++++ Texto extraído ++++

Macapá (AP)
Servidores e gestores do Serviço de Atendimento Móvel de Urgência (Samu) no Amapá foram alvos de mandados de busca e apreensão durante a “Operação Escala Paralela”, deflagrada pela Polícia Federal (PF) na manhã desta terça-feira (16). A investigação apura a utilização de escalas de serviço fraudulentas para viabilizar pagamentos indevidos a profissionais da unidade.
Os mandados foram autorizados pela Justiça Federal. Ao todo, 9 ordens judiciais foram cumpridas em Macapá. Entre os suspeitos estão coordenadores, gestores responsáveis pela elaboração das escalas, integrantes da coordenação de enfermagem, chefias de frota e profissionais que teriam sido beneficiados pelos plantões não realizados.
Segundo a Polícia Federal, o esquema funcionava por meio da elaboração de duas escalas distintas: uma contendo os plantões efetivamente realizados pelos servidores e outra com jornadas fictícias utilizadas para justificar pagamentos indevidos.
“Durante a apuração, também foram identificados indícios de pagamentos a servidores que se encontravam fora do estado no período dos supostos plantões, além da inclusão fraudulenta de profissionais em escalas de eventos sem a correspondente prestação do serviço”, informou a PF.

++++ Material fornecido ++++

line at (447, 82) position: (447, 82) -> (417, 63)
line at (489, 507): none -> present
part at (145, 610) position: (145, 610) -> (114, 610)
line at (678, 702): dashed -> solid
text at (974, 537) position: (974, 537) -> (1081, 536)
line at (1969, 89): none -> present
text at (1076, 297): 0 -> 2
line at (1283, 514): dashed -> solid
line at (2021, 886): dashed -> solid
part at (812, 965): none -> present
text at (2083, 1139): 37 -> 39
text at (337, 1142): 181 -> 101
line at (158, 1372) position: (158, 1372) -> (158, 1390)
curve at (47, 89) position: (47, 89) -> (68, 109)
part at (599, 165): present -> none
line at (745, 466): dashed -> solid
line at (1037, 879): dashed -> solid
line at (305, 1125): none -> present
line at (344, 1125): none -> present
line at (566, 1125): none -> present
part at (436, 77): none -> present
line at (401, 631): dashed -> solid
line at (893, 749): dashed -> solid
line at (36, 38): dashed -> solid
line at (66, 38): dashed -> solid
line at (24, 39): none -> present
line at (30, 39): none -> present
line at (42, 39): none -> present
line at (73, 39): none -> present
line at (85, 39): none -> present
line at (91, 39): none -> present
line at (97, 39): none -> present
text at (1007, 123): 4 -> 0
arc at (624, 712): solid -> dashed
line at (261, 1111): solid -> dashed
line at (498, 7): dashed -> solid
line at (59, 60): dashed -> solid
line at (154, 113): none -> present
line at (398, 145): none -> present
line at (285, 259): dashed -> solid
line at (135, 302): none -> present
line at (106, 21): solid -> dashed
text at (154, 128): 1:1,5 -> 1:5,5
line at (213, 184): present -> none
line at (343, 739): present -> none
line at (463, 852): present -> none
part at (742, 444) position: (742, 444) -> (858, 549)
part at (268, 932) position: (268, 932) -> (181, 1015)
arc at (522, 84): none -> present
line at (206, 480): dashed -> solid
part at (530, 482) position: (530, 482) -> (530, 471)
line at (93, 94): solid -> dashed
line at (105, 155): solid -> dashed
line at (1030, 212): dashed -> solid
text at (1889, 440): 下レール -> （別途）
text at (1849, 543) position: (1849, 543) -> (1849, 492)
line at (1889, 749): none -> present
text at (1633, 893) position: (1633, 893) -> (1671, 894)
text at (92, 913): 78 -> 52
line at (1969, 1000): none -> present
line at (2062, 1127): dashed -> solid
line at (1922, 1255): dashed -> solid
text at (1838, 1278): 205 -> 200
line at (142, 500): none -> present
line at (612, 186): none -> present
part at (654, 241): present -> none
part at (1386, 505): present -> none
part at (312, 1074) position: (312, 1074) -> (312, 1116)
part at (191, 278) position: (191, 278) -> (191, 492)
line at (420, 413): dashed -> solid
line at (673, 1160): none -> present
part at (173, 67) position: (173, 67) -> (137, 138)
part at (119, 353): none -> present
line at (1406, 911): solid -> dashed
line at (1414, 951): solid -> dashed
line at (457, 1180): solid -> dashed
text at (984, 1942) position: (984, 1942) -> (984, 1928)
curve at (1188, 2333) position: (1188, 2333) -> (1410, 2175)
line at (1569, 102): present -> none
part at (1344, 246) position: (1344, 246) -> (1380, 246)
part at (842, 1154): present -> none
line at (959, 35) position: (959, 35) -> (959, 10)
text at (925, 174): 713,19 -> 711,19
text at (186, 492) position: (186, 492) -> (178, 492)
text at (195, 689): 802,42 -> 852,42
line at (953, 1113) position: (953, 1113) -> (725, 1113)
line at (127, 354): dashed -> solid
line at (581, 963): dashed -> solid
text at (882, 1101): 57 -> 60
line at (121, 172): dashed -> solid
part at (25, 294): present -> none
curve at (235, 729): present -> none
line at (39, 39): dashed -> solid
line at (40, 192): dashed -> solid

++++

Tarefa atribuída 1 :: De acordo com a notícia sobre a Operação Escala Paralela, quantas ordens judiciais foram cumpridas em Macapá?
Tarefa atribuída 2 :: Redija a continuação da notícia sobre a Operação Escala Paralela a partir do ponto em que ela termina.

Resposta 1 :: Foram cumpridas 9 ordens judiciais em Macapá.

Resposta 2 ::
Escalas continham falsas jornadas de trabalho usadas para justificar a liberação de pagamentos a profissionais. Foto: Olho de Boto
As investigações apontam ainda que os envolvidos utilizavam documentos físicos e grupos de mensagens para organizar escalas e pagamentos, evitando a fiscalização dos órgãos oficiais.
O delegado responsável pelo caso informou que deverá se pronunciar sobre a operação ainda nesta terça-feira. Até o momento, a Polícia Federal não divulgou os valores que teriam sido desviados nem o período exato em que as irregularidades teriam ocorrido.
A direção do Samu ainda não se pronunciou sobre a operação.